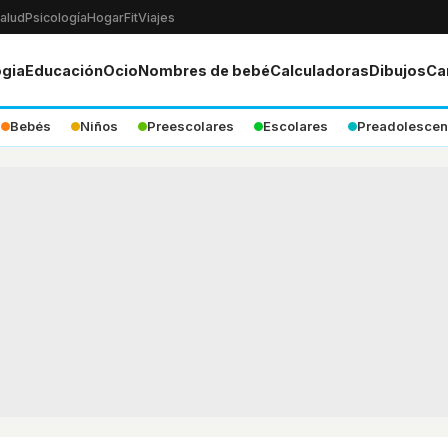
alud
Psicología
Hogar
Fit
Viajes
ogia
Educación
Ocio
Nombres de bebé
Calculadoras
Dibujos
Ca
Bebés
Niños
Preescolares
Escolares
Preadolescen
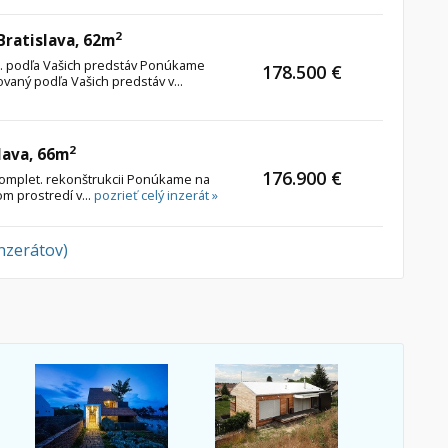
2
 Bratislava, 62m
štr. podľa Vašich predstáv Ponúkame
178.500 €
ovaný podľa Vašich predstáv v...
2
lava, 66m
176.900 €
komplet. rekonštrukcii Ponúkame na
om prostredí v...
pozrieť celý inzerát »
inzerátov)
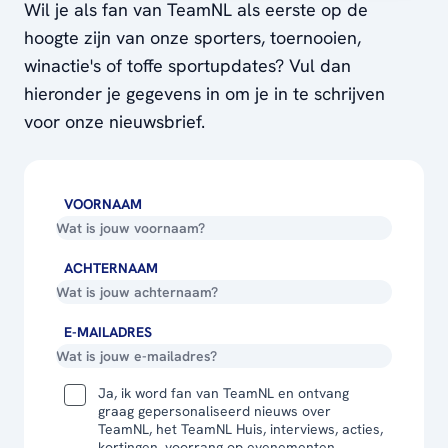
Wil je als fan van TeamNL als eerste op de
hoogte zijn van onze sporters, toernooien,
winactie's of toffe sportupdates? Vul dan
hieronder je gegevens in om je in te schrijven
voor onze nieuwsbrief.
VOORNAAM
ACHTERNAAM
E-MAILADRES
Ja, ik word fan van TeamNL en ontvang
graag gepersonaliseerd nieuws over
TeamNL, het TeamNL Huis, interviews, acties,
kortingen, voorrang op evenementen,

* EXERCISE AIM
When a line in the listing has the word "Ponúkame", return that line.

* RESPONSE AREA
štr. podľa Vašich predstáv Ponúkame
komplet. rekonštrukcii Ponúkame na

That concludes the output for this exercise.